Additionally, Purdue University has received a five-year, $500,000 grant to play an education and workforce development role in the new $20 million AI Institute for Climate-Land Interactions, Mitigation, Adaptation, Tradeoffs and Economy (AI-CLIMATE). The institute is one of seven new AI institutes, funded by the National Science Foundation and the U.S. Department of Agriculture’s National Institute of Food and Agriculture.
AgriNovus, a nonprofit focused on growing the state’s agtech and agbioscience economy, created an online program called Field Atlas, a resource where young people and students can explore jobs in the agbioscience and agtech space beyond traditional agriculture positions.
“You can be a data scientist or a finance major, software engineer, a software architect, whatever it is – there are jobs for you here,” AgriNovus President and CEO Mitch Frazier states. “There are applications of AI and machine learning. Everything in this economy is critical to life. So, we see this is as much about making students and educators aware of the opportunities here.”

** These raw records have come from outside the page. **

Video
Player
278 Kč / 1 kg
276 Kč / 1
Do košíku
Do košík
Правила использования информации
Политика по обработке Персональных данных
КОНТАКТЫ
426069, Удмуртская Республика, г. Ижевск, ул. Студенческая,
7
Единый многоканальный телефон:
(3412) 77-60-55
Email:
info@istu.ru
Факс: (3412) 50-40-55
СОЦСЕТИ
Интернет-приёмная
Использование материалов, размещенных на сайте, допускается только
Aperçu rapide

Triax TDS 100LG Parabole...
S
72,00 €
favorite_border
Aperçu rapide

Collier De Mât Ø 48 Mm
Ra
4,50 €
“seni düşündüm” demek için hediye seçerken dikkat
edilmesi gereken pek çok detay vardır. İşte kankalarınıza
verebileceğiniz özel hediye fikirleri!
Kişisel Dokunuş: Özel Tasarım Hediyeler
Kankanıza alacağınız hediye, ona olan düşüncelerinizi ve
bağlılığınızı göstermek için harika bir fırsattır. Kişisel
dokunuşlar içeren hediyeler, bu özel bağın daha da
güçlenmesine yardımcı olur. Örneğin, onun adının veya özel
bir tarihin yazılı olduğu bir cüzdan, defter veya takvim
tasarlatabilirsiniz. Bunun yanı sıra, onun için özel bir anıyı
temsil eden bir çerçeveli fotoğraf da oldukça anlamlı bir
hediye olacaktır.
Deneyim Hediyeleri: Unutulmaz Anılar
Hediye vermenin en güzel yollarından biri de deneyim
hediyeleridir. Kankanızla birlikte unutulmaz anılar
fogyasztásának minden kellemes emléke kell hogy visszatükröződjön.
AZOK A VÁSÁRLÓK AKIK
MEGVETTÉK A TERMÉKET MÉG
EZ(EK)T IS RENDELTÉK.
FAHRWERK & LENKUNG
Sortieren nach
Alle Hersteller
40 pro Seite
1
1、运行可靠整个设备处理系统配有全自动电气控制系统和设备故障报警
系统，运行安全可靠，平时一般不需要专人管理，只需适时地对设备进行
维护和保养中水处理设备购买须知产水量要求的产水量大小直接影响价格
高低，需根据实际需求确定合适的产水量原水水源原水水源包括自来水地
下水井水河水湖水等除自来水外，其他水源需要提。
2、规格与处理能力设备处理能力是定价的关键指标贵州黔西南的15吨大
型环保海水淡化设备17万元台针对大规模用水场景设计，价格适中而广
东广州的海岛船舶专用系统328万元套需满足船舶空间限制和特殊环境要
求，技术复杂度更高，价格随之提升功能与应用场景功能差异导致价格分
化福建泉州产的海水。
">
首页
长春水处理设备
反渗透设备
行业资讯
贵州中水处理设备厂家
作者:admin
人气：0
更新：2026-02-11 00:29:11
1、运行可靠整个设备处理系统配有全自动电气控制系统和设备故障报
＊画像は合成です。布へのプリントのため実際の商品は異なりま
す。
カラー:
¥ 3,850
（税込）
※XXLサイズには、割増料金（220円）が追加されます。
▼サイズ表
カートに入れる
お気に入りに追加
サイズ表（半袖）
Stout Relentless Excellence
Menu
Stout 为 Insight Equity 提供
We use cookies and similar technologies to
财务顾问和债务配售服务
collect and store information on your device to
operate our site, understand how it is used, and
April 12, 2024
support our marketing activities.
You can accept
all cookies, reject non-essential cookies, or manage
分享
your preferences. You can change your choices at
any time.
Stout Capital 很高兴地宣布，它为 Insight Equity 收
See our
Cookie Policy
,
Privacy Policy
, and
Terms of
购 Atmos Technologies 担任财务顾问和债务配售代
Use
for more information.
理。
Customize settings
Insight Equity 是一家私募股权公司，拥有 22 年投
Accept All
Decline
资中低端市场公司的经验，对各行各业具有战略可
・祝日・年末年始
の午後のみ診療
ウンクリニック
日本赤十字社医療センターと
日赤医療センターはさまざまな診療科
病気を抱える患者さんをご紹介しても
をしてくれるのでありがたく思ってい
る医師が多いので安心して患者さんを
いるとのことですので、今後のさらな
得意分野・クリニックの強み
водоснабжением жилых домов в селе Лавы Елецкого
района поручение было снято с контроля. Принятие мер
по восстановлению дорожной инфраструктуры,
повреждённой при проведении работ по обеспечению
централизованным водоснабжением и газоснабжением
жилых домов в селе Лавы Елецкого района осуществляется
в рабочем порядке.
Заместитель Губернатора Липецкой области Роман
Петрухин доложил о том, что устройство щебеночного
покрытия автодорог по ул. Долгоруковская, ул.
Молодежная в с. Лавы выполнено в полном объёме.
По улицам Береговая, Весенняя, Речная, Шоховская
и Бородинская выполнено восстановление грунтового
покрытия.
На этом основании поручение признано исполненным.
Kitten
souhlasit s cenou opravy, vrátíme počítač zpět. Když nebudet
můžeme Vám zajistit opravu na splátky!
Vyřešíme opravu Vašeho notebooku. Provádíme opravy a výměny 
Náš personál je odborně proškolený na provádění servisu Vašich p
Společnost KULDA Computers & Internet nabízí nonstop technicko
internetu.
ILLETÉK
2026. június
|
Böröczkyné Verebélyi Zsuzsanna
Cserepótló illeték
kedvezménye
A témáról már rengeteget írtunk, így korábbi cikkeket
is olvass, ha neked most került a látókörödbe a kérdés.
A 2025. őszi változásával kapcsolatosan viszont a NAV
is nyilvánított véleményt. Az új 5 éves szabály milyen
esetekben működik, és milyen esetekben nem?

Farmers worldwide are taking note of the agtech revolution as governments try to boost food production to feed growing populations, even as water supplies and farmland shrink and political and economic challenges for farmers rise.
Blue-chip tech companies are jumping into the agtech arena and bringing lots of resources with them.
Microsoft, for example, recently planted seeds in agtech through its Project FarmBeats and Project FarmVibes programs, which use data from sensors, drones, satellites, connected tractors and other equipment on the farm to feed AI-powered tools and algorithms that turn data into intelligence. Microsoft recently rolled out its Azure Data Manager of Agriculture, a commercial solution that is built on the foundation of Project FarmBeats.
Companies like Microsoft are working with smaller tech firms with boots in the local fields. Just one example is Microsoft’s work with Agrobit, a small tech company in Argentina. Agrobit built its AI-enabled software on a Microsoft platform that initially focused on soybeans, corn and wheat and has expanded from there to help manage 50 different crops.
These AI-enabled platforms are designed to constantly improve, helping growers increase yields all the while using less seed, water and fertilizer. Agtech experts say farmers can realize an overall cost savings of 30% or more when using these AI tools.
The applications for AI tools on the farm seem almost limitless. With AI-enabled technology, farmers can run different scenarios for dry or humid years and add in changing government regulations, market valuations and currency exchange rates, combined with all the specific growing and harvesting requirements for each different type of crop, and quickly come up with full plans and budgets to help with decision-making. AI platforms can even suggest a different type of crop that might work better for a certain season based on all the input parameters. And the apps work on connected computers in the office and offline devices out in the field.
So, as you ponder how crops have become more robust and technology’s role in the process… just know that AI is helping agricultural operations of all shapes and sizes and from farm to table.
“It’s going to be interesting to see where all of this goes,” says John Evans, assistant professor of agriculture and biology at Purdue. “There’s already a lot of AI being leveraged in ag, and I think that will only accelerate. I think we’re going to see a lot of really interesting, innovative, and perhaps surprising new ways AI will be used in farming.”